Our most-talked-about stories in Art, Design & Fashion, and Performing Arts, March 26-30, 2012:
ART
— Kyle Chayka round up a list of the 20 most-innnovative artists' Web sites, including those of Tauba Auerbach, Keith Tyson, and Andrea Zittel — as well as Damien Hirst's brand new in-studio live-stream, of course.
— Ben Davis talked to auteur director David Lynch on the occasion of his exhibition of new paintings at the Upper East Side's Jack Tilton gallery, though the filmmaker was characteristically difficult to intepret.
— The Welsh painter Nicola Jane Philipps told ARTINFO UK that she's anxious about the portrait of Kate Middleton that Prince Charles has comissioned her to paint, because "beautiful people are always more difficult."
— After Art Dubai ended last weekend, Madeleine O'Dea selected the best and worst from the Middle East's most glamorous art fair, which this year saw record attendance and a rush of early sales.
— Friends of the High Line announced that one of the designs for the third and final section of New York's elevated park involves fabricating and installing Jeff Koons's infamous and enormous $25-million suspended locomotive sculpture "Train" dangling over the walkway.
DESIGN & FASHION
— The exhibition “Helmut Newton 1920-2004” opened in the photographer's long-time hometown of Paris at the Grand Palais, with more than 200 works curated by the artist's widow, June Newton.
— On the occasion of the "Mad Men" season 5 premiere, Ann Binlot and Sarah Kricheff looked at the most notable outfits sported by the show's women in their first episode back.
— The son of famous architect Richard Neutra, Raymond Richard Neutra, decided to sell a one-of-a-kind design by his father, but it's for a good cause: To save his childhood home.
— Ann Binlot looked at Denver's move to become a major cultural destination, centered on the Denver Art Museum's new blockbuster retrospective of fashion designer Yves Saint Laurent.
— Meanwhile, all is not well in the house of YSL, which recently lost long-time creative director Stafano Pilati.
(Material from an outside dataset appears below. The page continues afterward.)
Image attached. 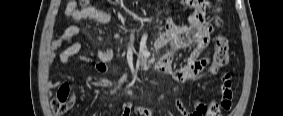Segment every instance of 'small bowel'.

Speaking at New York's French Institute Alliance Française on Tuesday night, Pilati assured the crowd: "I’m really happy."
PERFORMING ARTS
— The city of Paris is trying a new tactic for dealing with noisy nighttime revelers: Roving squads of noise pollution-reducing mimes who will seal offenders within invisible boxes.
— ARTINFO film correspondent J. Hoberman went to see "The Hunger Games" one week after the rest of America, and reports that he "wasn’t unduly bored."
— The busy, busy German auteur Werner Herzog, fresh off an acting gig opposite Tom Cruise in the upcoming thriller "One Shot," revealed details of another three movies he has in the pipeline.
— Unfortunately none of those projects are the just-greenlighted fictionalized version of Brit-rock band The Kinks' rise to fame, "You Really Got Me," which will be directed by Julien Temple but has yet to cast its the roles of frontmen Ray and Dave Davies.
— Graham Fuller considered the implications of a recent bidding war for the film rights to the "mommy porn" book trilogy "Fifty Shades of Grey."